A 2-join is a partition of the vertices of a graph into two subsets, with the property that the edges spanning the cut between these two subsets form two vertex-disjoint complete bipartite graphs. When a graph has a 2-join, it may be decomposed into induced subgraphs called "blocks", by replacing one of the two subsets of vertices by a shortest path within that subset that connects one of the two complete bipartite graphs to the other; when no such path exists, the block is formed instead by replacing one of the two subsets of vertices by two vertices, one for each complete bipartite subgraph. A 2-join is perfect if and only if its two blocks are both perfect. Therefore, if a minimally imperfect graph has a 2-join, it must equal one of its blocks, from which it follows that it must be an odd cycle and not Berge. For the same reason, a minimally imperfect graph whose complement has a 2-join cannot be Berge.

A skew partition is a partition of a graph's vertices into two subsets, one of which induces a disconnected subgraph and the other of which has a disconnected complement; Chvátal (1985) had conjectured that no minimal counterexample to the strong perfect graph conjecture could have a skew partition. Chudnovsky et al. introduced some technical constraints on skew partitions, and were able to show that Chvátal's conjecture is true for the resulting "balanced skew partitions". The full conjecture is a corollary of the strong perfect graph theorem.
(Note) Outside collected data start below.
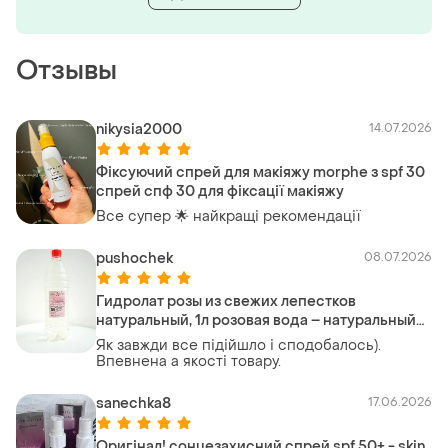
Отзывы
nikysia2000
14.07.2026
Фіксуючий спрей для макіяжу morphe з spf 30
спрей спф 30 для фіксації макіяжу
Все супер 🌟 найкращі рекомендації
pushochek
08.07.2026
Гидролат розы из свежих лепестков
натуральный, 1л розовая вода – натуральный
тоник для сухой и чувствительной кожи
Як завжди все підійшло і сподобалось).
Впевнена а якості товару.
sanechka8
17.06.2026
Оригінал! сонцезахисний спрей spf 50+ - skin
A homogeneous pair is related to a modular decomposition of a graph. It is a partition of the graph into three subsets V_{1}, V_{2}, and V_{3} such that V_{1} and V_{2} together contain at least three vertices, V_{3} contains at least two vertices, and for each vertex v in V_{3} and each i in {1,2} either v is adjacent to all vertices in V_{i} or to none of them. It is not possible for a minimally imperfect graph to have a homogeneous pair. Subsequent to the proof of the strong perfect graph conjecture, Chudnovsky (2006) simplified it by showing that homogeneous pairs could be eliminated from the set of decompositions used in the proof.

The proof that every Berge graph falls into one of the five basic classes or has one of the four types of decomposition follows a case analysis, according to whether certain configurations exist within the graph: a "stretcher", a subgraph that can be decomposed into three induced paths subject to certain additional constraints, the complement of a stretcher, and a "proper wheel", a configuration related to a wheel graph, consisting of an induced cycle together with a hub vertex adjacent to at least three cycle vertices and obeying several additional constraints. For each possible choice of whether a stretcher or its complement or a proper wheel exists within the given Berge graph, the graph can be shown to be in one of the basic classes or to be decomposable. This case analysis completes the proof.